-- TASK DESCRIPTION --
Transcribe all the entries word for word, but omit the images.

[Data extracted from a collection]
[Start of Attachment]
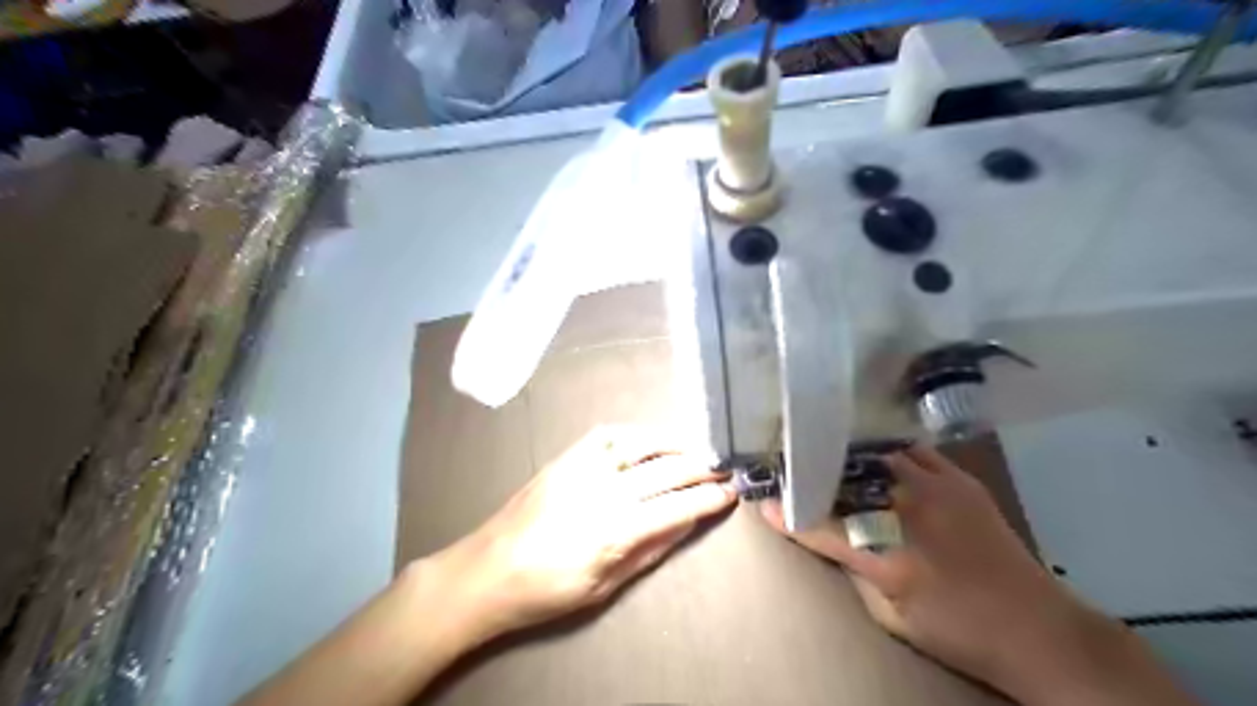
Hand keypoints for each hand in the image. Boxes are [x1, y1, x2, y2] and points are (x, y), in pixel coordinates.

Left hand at [431, 427, 737, 646]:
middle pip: (667, 469)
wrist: (488, 570)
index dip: (709, 499)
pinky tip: (651, 438)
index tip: (731, 493)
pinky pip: (608, 434)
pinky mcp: (566, 457)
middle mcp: (604, 489)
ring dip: (675, 441)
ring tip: (697, 447)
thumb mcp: (604, 586)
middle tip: (724, 468)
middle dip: (702, 467)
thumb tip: (686, 523)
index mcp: (615, 529)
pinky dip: (636, 433)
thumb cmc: (547, 590)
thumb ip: (650, 550)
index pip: (678, 506)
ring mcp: (583, 467)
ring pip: (642, 442)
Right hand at [762, 443, 1191, 703]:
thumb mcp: (890, 616)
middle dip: (811, 472)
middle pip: (845, 481)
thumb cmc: (956, 630)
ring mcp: (937, 489)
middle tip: (787, 463)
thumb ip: (853, 567)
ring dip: (844, 455)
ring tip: (821, 447)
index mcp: (889, 557)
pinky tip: (870, 449)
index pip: (821, 527)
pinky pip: (910, 450)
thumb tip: (828, 533)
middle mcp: (909, 513)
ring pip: (874, 457)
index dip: (787, 512)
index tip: (761, 499)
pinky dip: (885, 450)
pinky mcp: (959, 479)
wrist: (1038, 627)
[End of Attachment]
-- ANSWER FOR THIS EXERCISE --
Hand keypoints for each hand in the image. Boxes are [x1, y1, x2, y2] and points are (x, y), in pixel coordinates.

Left hand at [431, 427, 737, 646]:
middle pip: (667, 469)
wrist: (488, 570)
index dip: (709, 499)
pinky tip: (651, 438)
index tip: (731, 493)
pinky pip: (608, 434)
pinky mcp: (566, 457)
middle mcp: (604, 489)
ring dip: (675, 441)
ring tip: (697, 447)
thumb mcp: (604, 586)
middle tip: (724, 468)
middle dip: (702, 467)
thumb tip: (686, 523)
index mcp: (615, 529)
pinky dip: (636, 433)
thumb cmc: (547, 590)
thumb ip: (650, 550)
index pip: (678, 506)
ring mcp: (583, 467)
ring pip: (642, 442)
Right hand at [762, 443, 1191, 703]:
thumb mcp: (890, 616)
middle dip: (811, 472)
middle pip: (845, 481)
thumb cmc: (956, 630)
ring mcp: (937, 489)
middle tip: (787, 463)
thumb ip: (853, 567)
ring dip: (844, 455)
ring tip: (821, 447)
index mcp: (889, 557)
pinky tip: (870, 449)
index pip: (821, 527)
pinky pip: (910, 450)
thumb tip: (828, 533)
middle mcp: (909, 513)
ring pip: (874, 457)
index dip: (787, 512)
index tip: (761, 499)
pinky dip: (885, 450)
pinky mcp: (959, 479)
wrist: (1038, 627)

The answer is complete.